Louis Pelosse
 - 
Dossier

Urgences à l’hôpital

Entretien avec Emmanuelle Desmet, infirmière-cheffe des soins intensifs du Centre Hospitalier de Wallonie picarde

22-07-2022

La question du temps est centrale à l’hôpital, a fortiori dans un service de soins intensifs. Les logiques gestionnaires de ces institutions permettent-elles aux soignant·es d’être simplement présent·es auprès des patient·es, de les écouter ? Face à l’informatisation à marche forcée des services, quel temps est laissé à la relation avec les patient·es ? La crise sanitaire que nous venons de traverser a-t-elle accéléré ces logiques ?
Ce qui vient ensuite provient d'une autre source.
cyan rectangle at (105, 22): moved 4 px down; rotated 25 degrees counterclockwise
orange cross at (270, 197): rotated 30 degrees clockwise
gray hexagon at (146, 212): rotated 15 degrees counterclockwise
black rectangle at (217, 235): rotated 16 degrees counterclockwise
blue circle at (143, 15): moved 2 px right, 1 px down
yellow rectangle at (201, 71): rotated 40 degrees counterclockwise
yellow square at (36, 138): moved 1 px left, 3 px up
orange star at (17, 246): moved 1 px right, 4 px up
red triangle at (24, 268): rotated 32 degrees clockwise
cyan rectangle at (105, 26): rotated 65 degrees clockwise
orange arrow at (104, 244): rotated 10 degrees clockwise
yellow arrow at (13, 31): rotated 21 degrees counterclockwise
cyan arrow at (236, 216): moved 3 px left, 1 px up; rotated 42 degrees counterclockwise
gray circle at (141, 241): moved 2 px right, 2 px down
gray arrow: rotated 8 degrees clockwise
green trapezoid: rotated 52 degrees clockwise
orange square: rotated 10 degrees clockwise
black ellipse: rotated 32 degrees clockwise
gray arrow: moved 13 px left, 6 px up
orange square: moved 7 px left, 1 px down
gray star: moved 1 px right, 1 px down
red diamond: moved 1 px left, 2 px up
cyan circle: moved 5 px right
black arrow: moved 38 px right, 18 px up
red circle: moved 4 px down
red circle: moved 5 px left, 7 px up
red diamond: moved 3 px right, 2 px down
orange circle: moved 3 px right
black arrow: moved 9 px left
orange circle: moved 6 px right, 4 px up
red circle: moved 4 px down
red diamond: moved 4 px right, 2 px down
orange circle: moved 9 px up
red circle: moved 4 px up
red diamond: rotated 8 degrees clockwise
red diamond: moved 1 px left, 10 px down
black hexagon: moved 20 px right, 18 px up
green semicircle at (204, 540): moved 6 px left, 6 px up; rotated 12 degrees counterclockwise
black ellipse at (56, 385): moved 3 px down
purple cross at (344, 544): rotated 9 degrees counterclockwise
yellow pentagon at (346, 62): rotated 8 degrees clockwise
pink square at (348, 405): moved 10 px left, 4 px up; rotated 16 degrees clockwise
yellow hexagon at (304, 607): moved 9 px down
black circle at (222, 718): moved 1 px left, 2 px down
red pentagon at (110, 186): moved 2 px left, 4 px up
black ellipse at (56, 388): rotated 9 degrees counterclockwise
Emmanuelle Desmet, infirmière-cheffe aux soins intensifs du Centre Hospitalier de Wallonie picarde, revient sur ces questions et leurs impacts sur ses pratiques.

Propos recueillis par Laurent Bouchain, responsable de l’Écheveau, service culturel de l’hôpital Saint-Jean-de-Dieu – ACIS et Maryline le Corre, coordinatrice à Culture & Démocratie.
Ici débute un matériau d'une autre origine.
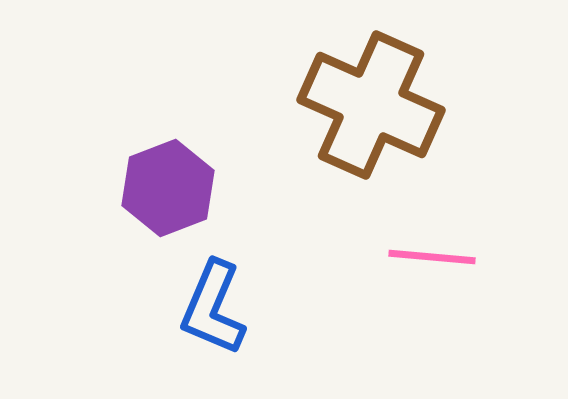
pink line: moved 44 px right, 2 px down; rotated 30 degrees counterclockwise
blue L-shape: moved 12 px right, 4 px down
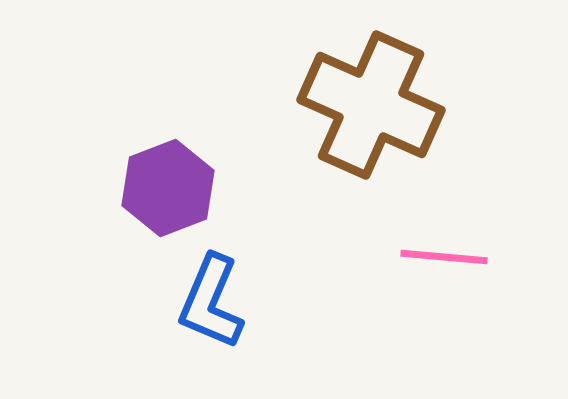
pink line: moved 12 px right
blue L-shape: moved 2 px left, 6 px up
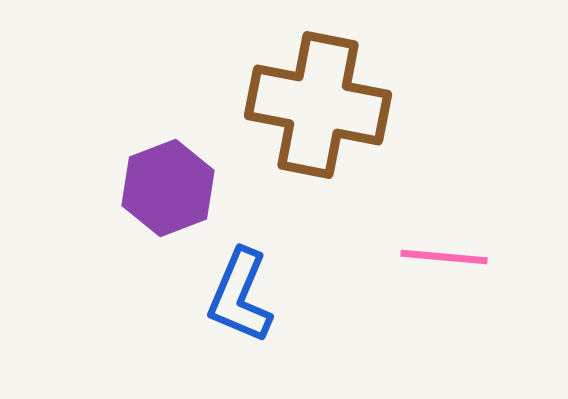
brown cross: moved 53 px left; rotated 13 degrees counterclockwise
blue L-shape: moved 29 px right, 6 px up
Vous êtes infirmière -cheffe dans un service de soins intensifs, le temps a certainement une place primordiale dans votre travail. De manière générale, comment ce rapport au temps structure-t-il le travail à l’hôpital ?
Indépendamment de la pandémie, la question du temps était déjà un sujet à part entière à l’hôpital et a fortiori dans le domaine des soins intensifs, où l’on traite des urgences.
Structurellement, le fonctionnement et le financement de l’hôpital dépendent directement des durées de séjour. Il y a des temps de séjour qui sont déterminés et financés par avance.
Même un service de chirurgie ne peut plus se permettre de garder des patient·es longtemps. Tout est réglementé. Un·e patient·e de chirurgie ou une maman qui accouche doivent être dehors après 2 jours… Si des durées de séjour ne correspondent pas à ce qui est établi au départ, l’hôpital est pénalisé. La logique est purement financière. Ce qu’il faut dans notre secteur c’est être rentables et la question du temps donné aux soignant·es pour faire du lien n’entre pas dans l’équation.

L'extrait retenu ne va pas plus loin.